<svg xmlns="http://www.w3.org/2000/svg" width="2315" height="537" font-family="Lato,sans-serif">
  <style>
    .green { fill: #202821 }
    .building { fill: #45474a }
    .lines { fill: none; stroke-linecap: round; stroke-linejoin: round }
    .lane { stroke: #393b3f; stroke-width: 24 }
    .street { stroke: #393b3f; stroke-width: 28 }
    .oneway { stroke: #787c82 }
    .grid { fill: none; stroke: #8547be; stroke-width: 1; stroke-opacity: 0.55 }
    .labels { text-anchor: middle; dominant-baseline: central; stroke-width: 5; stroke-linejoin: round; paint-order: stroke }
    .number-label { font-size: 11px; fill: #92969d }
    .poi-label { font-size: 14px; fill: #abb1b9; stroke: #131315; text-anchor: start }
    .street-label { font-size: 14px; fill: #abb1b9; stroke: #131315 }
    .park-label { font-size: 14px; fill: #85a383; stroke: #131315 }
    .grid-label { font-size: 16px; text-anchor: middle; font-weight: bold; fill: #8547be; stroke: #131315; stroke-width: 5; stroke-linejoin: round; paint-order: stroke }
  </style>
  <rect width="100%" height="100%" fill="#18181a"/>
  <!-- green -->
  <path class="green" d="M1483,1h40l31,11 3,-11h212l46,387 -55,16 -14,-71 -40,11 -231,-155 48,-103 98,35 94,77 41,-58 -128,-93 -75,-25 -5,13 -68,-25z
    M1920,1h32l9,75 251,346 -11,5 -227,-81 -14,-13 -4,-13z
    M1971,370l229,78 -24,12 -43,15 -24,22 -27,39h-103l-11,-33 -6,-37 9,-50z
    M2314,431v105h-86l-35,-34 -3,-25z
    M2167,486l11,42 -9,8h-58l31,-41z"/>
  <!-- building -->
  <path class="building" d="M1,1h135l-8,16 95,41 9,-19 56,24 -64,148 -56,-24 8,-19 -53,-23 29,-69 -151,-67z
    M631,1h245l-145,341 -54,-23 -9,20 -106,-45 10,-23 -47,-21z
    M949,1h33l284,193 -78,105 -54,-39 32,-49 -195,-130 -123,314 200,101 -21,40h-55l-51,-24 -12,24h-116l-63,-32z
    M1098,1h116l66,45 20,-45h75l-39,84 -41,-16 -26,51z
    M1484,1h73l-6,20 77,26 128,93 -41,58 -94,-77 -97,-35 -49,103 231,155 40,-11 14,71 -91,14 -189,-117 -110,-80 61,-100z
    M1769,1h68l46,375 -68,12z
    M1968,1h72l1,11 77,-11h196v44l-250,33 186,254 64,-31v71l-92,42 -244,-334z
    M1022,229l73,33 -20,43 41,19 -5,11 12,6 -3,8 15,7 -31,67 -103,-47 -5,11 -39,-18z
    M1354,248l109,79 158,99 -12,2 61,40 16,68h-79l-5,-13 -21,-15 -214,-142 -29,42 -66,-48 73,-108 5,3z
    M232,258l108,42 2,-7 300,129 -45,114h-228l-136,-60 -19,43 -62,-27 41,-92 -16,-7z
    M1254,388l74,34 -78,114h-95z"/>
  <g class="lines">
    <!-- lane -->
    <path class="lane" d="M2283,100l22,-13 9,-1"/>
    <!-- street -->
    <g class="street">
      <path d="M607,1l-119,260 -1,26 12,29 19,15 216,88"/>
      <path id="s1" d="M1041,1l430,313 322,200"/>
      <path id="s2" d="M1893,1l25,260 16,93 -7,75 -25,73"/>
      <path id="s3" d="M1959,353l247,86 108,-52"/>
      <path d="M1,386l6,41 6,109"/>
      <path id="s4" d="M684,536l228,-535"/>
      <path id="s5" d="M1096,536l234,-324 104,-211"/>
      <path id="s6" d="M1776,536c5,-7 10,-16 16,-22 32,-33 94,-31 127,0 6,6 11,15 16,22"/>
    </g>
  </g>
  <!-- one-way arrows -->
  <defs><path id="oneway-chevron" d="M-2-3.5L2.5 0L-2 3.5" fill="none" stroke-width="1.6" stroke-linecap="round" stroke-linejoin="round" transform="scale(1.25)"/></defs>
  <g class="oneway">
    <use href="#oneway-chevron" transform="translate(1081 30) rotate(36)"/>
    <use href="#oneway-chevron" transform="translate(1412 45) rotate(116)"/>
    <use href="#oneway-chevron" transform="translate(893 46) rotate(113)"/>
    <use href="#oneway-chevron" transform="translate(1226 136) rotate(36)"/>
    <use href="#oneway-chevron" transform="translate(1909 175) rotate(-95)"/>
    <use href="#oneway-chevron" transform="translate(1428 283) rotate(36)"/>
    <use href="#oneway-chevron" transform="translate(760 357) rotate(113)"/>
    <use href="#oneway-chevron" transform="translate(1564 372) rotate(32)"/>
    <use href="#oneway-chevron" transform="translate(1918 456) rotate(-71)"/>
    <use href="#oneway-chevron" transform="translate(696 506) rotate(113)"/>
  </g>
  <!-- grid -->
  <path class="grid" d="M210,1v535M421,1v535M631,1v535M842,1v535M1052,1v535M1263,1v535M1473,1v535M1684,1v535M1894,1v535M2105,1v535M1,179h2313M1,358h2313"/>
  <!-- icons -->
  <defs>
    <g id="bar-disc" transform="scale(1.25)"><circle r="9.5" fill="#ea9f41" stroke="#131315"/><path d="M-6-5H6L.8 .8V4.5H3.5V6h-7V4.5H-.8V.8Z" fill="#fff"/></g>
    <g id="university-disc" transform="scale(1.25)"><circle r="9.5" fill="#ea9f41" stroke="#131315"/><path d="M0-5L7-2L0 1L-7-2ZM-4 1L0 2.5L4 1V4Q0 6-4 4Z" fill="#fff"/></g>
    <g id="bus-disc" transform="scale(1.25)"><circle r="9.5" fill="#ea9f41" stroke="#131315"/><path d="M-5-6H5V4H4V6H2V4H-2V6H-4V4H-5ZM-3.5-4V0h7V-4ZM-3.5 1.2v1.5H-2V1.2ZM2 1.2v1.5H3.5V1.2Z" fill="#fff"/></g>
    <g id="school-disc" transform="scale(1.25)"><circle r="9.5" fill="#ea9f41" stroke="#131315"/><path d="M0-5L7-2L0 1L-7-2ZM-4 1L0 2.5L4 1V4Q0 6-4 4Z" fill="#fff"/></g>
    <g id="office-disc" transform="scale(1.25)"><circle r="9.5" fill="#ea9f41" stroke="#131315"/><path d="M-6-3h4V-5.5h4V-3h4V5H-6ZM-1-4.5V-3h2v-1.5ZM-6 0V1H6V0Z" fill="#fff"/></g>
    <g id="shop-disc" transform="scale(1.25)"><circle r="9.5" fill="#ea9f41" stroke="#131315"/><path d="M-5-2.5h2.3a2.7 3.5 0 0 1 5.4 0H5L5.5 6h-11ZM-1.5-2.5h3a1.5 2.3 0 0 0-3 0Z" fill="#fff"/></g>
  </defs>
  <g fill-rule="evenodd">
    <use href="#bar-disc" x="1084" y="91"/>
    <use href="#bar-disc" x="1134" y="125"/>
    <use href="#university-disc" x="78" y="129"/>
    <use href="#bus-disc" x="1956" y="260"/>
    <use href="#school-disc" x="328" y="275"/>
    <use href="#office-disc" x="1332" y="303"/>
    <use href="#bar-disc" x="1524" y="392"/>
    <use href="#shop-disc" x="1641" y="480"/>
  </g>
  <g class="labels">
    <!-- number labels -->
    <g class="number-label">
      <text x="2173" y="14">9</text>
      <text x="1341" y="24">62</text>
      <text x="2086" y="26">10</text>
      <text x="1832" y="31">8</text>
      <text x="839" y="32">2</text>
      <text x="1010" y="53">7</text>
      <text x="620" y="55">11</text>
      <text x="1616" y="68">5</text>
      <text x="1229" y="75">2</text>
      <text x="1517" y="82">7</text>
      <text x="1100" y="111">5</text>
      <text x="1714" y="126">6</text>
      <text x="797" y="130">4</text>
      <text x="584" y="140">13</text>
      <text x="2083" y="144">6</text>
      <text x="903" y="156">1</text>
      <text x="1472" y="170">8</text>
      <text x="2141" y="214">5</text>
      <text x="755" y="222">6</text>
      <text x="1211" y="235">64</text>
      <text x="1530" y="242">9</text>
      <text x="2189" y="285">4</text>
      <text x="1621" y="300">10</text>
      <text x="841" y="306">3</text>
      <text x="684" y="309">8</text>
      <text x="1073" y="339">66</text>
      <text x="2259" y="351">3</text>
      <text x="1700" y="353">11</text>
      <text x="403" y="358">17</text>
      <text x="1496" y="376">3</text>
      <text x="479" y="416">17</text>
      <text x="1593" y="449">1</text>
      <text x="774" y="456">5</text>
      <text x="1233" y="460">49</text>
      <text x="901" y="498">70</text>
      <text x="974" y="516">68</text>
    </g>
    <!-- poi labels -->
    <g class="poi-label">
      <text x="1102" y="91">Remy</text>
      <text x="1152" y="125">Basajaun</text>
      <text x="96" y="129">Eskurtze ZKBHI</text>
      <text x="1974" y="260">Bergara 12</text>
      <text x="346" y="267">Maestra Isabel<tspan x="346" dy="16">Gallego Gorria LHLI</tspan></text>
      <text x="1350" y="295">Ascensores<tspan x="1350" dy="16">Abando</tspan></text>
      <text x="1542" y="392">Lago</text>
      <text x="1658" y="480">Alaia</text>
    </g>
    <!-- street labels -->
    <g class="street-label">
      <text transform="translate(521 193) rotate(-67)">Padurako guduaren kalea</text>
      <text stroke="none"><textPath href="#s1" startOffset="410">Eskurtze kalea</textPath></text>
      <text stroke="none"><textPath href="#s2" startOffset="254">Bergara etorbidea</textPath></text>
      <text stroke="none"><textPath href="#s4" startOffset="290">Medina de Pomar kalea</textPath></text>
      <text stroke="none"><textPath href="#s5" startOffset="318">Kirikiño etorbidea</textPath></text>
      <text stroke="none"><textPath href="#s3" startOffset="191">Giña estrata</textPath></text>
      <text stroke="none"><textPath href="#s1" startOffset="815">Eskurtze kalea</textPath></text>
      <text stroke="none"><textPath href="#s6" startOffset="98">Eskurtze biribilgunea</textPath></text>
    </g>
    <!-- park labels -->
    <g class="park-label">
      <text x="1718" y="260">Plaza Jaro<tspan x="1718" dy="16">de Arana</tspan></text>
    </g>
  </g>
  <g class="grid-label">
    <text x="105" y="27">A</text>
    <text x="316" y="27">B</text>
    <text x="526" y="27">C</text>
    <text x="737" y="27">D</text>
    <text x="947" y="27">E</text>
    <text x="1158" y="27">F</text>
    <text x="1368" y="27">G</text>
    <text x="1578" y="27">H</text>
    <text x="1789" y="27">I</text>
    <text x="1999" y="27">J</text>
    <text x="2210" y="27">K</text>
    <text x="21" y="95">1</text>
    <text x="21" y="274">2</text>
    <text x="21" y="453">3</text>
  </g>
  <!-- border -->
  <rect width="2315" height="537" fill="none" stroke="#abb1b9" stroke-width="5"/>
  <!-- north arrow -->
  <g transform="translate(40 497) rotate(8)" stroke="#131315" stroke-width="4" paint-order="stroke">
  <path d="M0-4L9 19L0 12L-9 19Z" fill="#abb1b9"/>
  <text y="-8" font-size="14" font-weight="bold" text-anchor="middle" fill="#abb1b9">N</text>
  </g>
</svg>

——

PROBLEM TO WORK ON ▸
Extract from the listing above the lines between the line containing "none; stroke: #8547be;" and the line containing "M949,1h33l284,193 -78,105 -54,-39", keeping both of those lines. Output nothing else.

RESPONSE BELOW ▸
    .grid { fill: none; stroke: #8547be; stroke-width: 1; stroke-opacity: 0.55 }
    .labels { text-anchor: middle; dominant-baseline: central; stroke-width: 5; stroke-linejoin: round; paint-order: stroke }
    .number-label { font-size: 11px; fill: #92969d }
    .poi-label { font-size: 14px; fill: #abb1b9; stroke: #131315; text-anchor: start }
    .street-label { font-size: 14px; fill: #abb1b9; stroke: #131315 }
    .park-label { font-size: 14px; fill: #85a383; stroke: #131315 }
    .grid-label { font-size: 16px; text-anchor: middle; font-weight: bold; fill: #8547be; stroke: #131315; stroke-width: 5; stroke-linejoin: round; paint-order: stroke }
  </style>
  <rect width="100%" height="100%" fill="#18181a"/>
  <!-- green -->
  <path class="green" d="M1483,1h40l31,11 3,-11h212l46,387 -55,16 -14,-71 -40,11 -231,-155 48,-103 98,35 94,77 41,-58 -128,-93 -75,-25 -5,13 -68,-25z
    M1920,1h32l9,75 251,346 -11,5 -227,-81 -14,-13 -4,-13z
    M1971,370l229,78 -24,12 -43,15 -24,22 -27,39h-103l-11,-33 -6,-37 9,-50z
    M2314,431v105h-86l-35,-34 -3,-25z
    M2167,486l11,42 -9,8h-58l31,-41z"/>
  <!-- building -->
  <path class="building" d="M1,1h135l-8,16 95,41 9,-19 56,24 -64,148 -56,-24 8,-19 -53,-23 29,-69 -151,-67z
    M631,1h245l-145,341 -54,-23 -9,20 -106,-45 10,-23 -47,-21z
    M949,1h33l284,193 -78,105 -54,-39 32,-49 -195,-130 -123,314 200,101 -21,40h-55l-51,-24 -12,24h-116l-63,-32z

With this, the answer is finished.